Кучер обернулся и, широко улыбнувшись, снял с головы шляпу и поприветствовал нового коллегу.
— Здрасте! — кивнул в ответ Шнеерзон. — Интересны твои дела, Господи. На кой чёрт Мамбе сдались эти революционеры, они же против монархии, а он император?
— Со мной никто не поделился этой информацией. Но ты же знаешь, Лёня, не всё так просто. Вождь — провидец, и он никогда не ошибается, а если и ошибается, то в мелочах.
— Да, что есть, то есть, — снова кивнул Шнеерзон.
— Так вот, он как-то сказал, что Российскую империю захлестнёт революция, которая всех погубит, и с ней бесполезно бороться, она пережёвывает всех и выплёвывает их уже мёртвыми.
— Свят, свят, свят! — стал деланно креститься Шнеерзон.
— Чего ты крестишься, нехристь.

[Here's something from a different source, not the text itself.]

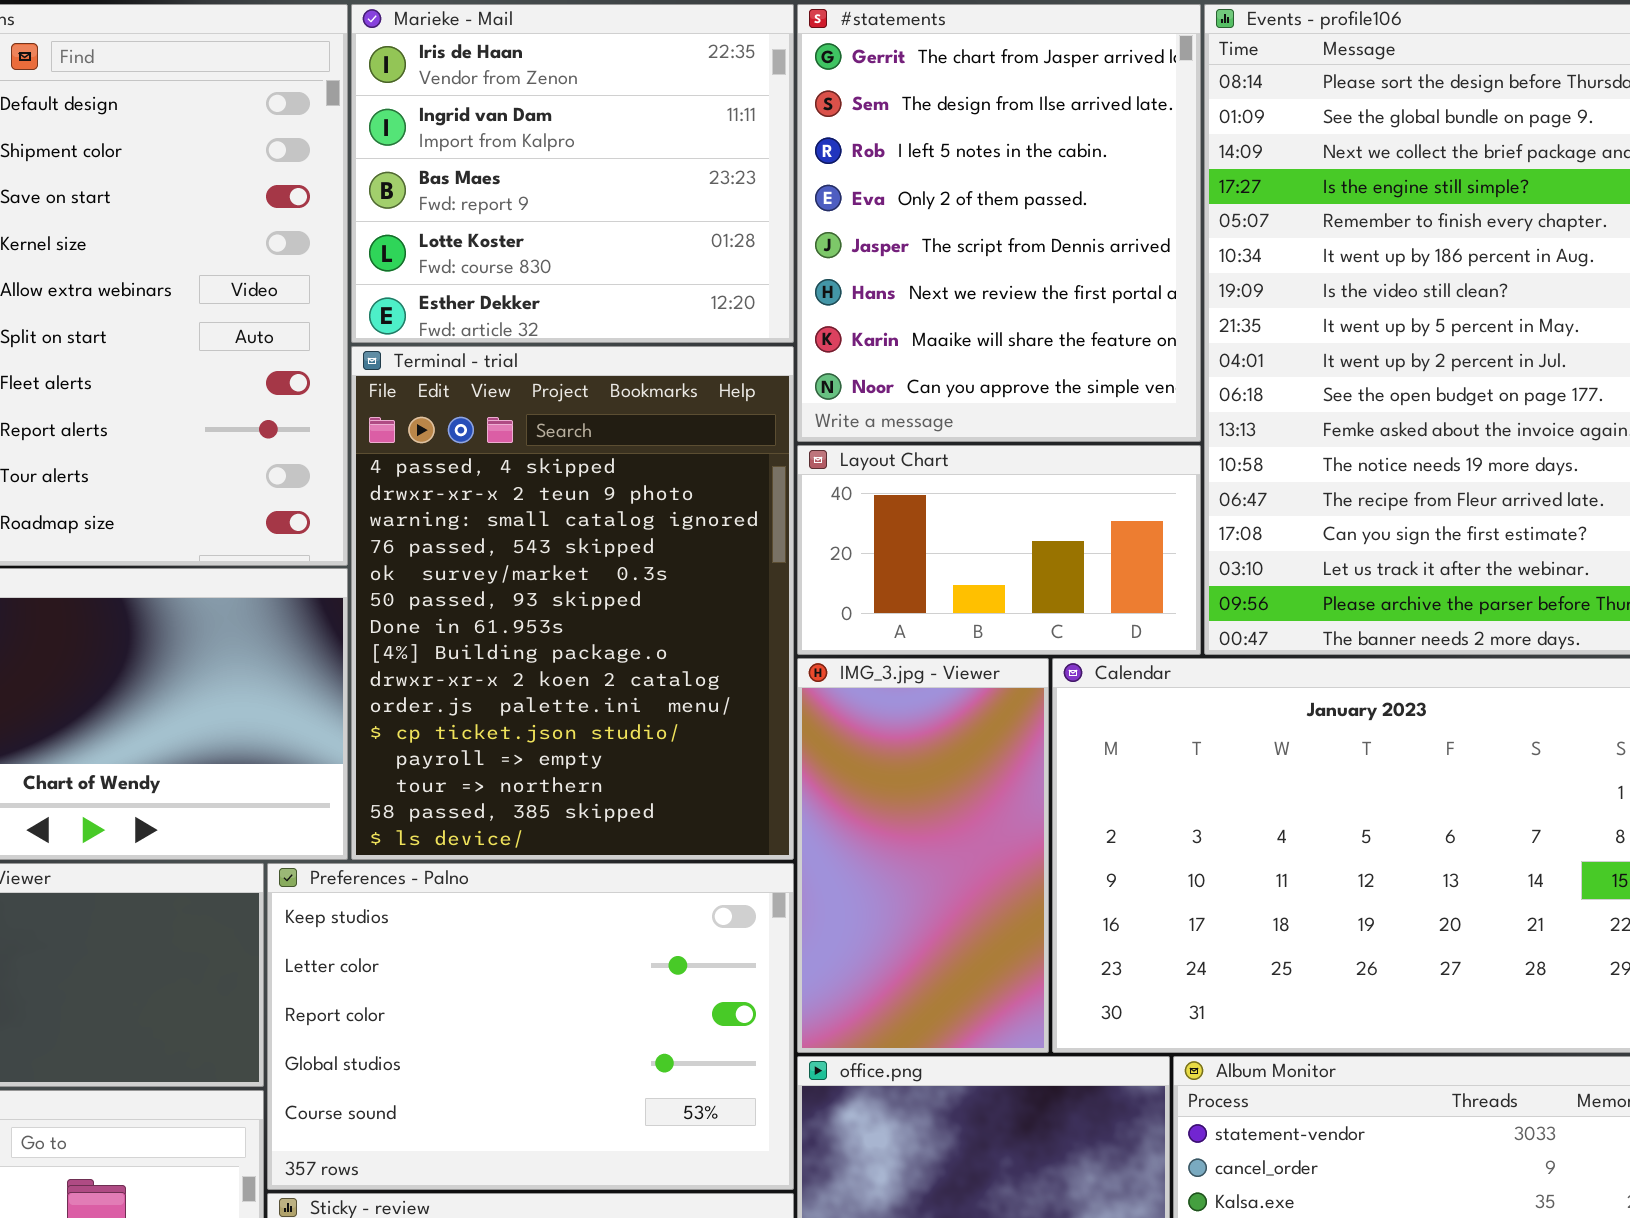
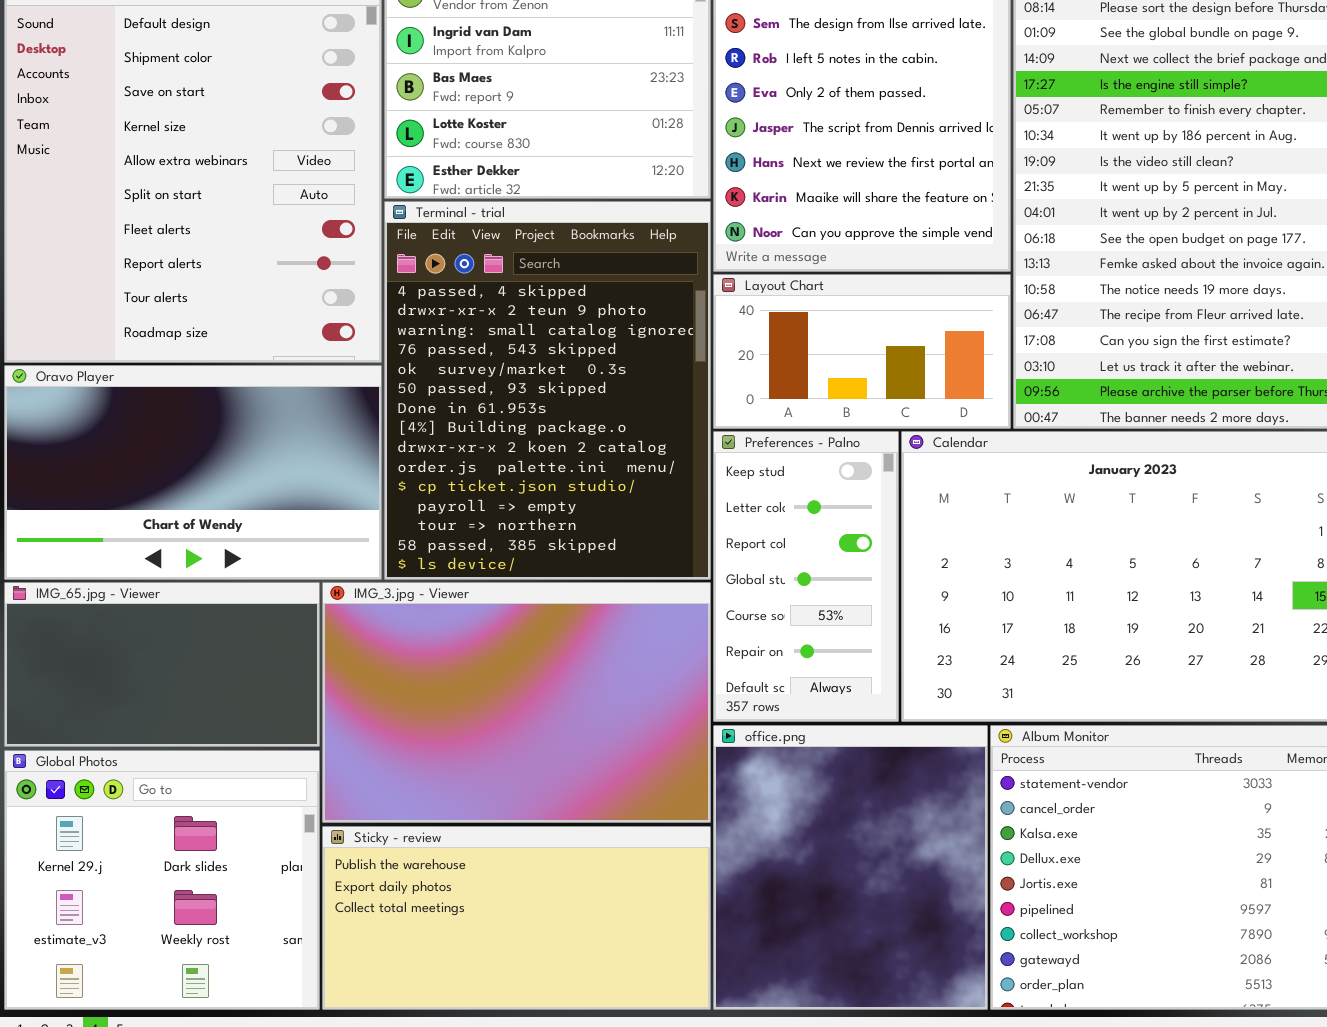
IMG_3.jpg - Viewer: [797,658,1049,1053] -> [322,582,711,823], moved, resized
Preferences - Palno: [267,863,794,1190] -> [713,431,899,722], moved, resized

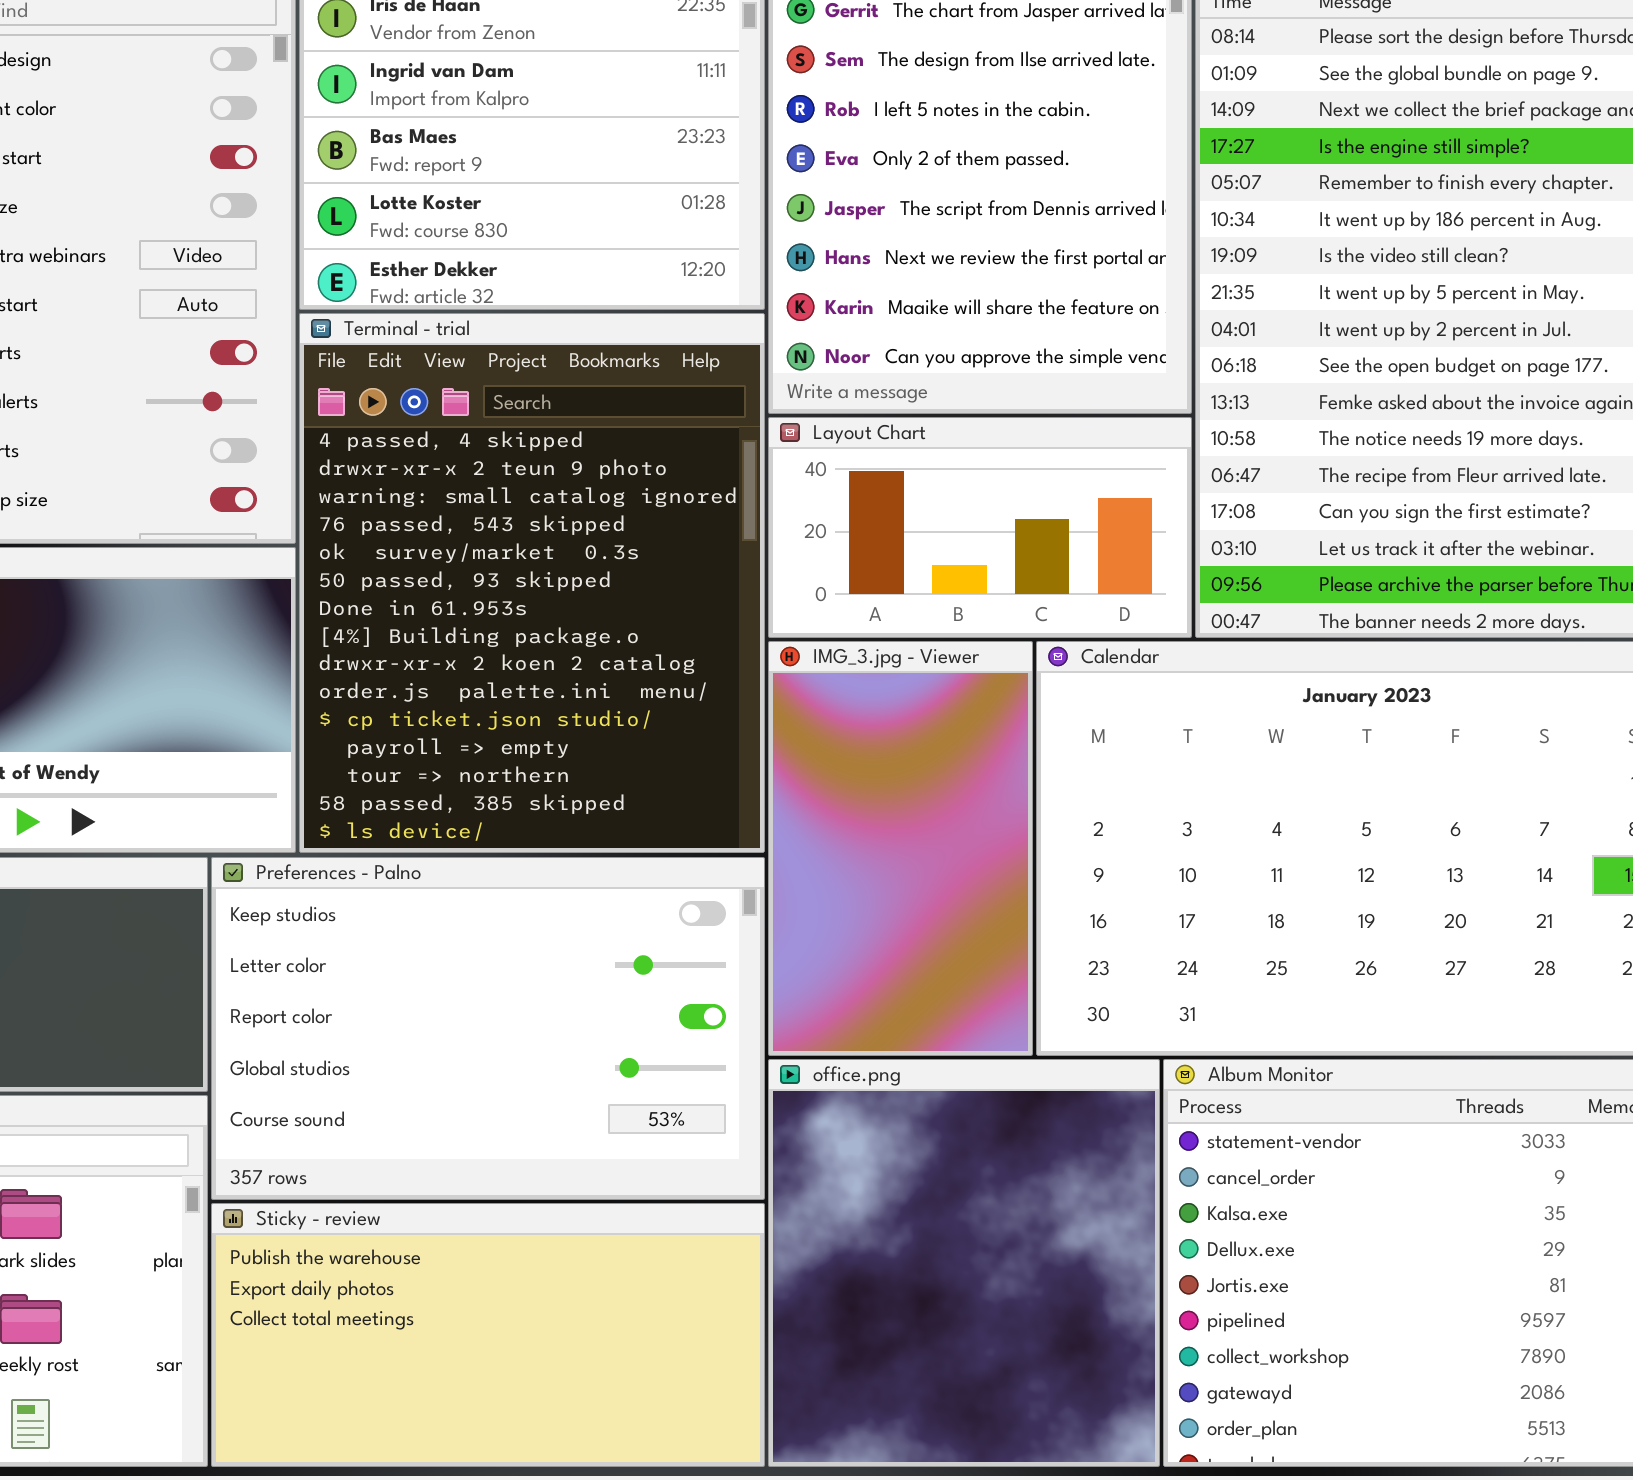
Preferences - Palno: [713,431,899,722] -> [211,857,765,1200], moved, resized
IMG_3.jpg - Viewer: [322,582,711,823] -> [768,641,1033,1056], moved, resized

Продал, поди, уже Мамбу, за пару золотых?
— Да и продал бы, не без этого. Нам, евреем, жить на что-то надо, а как увижу золото, так всего корёжит и корёжит, — начал кривляться Лёня.
— Ты это брось, а то получишь пулю в лоб прямо здесь. Мне Мамба разрешил, сказал: — а если Лёня совсем дураком стал, так ты его пристрели и брось на дороге в глухомани, чтобы его собаки одичалые на куски рвали и обсыкали, смерда глумливого.
— Но-но, ты евреев не тронь, Сракан, — и указательный палец Шнеерзона угрожающе ткнулся в Леона. Нам так подыхать нельзя, не кошерно так-то. Да и вообще, чего ты от меня хочешь, чтобы я все твои угрозы спокойно выслушивал. Да у меня уже по всему телу волосы поднялись, услышав такое. Мне, честному еврею, в революционеры идти. Где это видано, где это слыхано. Ей, ей!
— Спокойно, спокойно! — поднял руку Шнеерзон, — не надо волноваться, Лёня, — и он осторожно отвёл от себя направленный ствол револьвера. — Я пошутил. Что я, совсем безумный, с вождём сориться. Не с руки мне это. Вот, а ты знаешь, чем отличаются фальшивомонетчики от обычных воров или грабителей.
— Ну?
— Знаю, что знаешь, как-никак, вместе с тобой в одной тюрьме сидели. А отличаются они тем, что чувствуют, вот этим самым местом, на котором сидят, — похлопав себя по заду, уточнил он. — И мне это место всегда подсказывало, что против вождя не надо идти. А то, ой, как плохо будет. И сейчас она прямо чешется, указывая на это.
И он демонстративно и ожесточённо почесал свои ягодицы.
— А ты когда мылся?
— Давно.
— Вот она у тебя и чешется от грязи, а не от предчувствия.
— Короче, я тебя понял, и ты меня тоже. За дело я берусь, ставьте меня в долю. Революционером ещё не был, но слышал, что они парни лихие, а банки я ещё не грабил, так что опыт всякий нужен.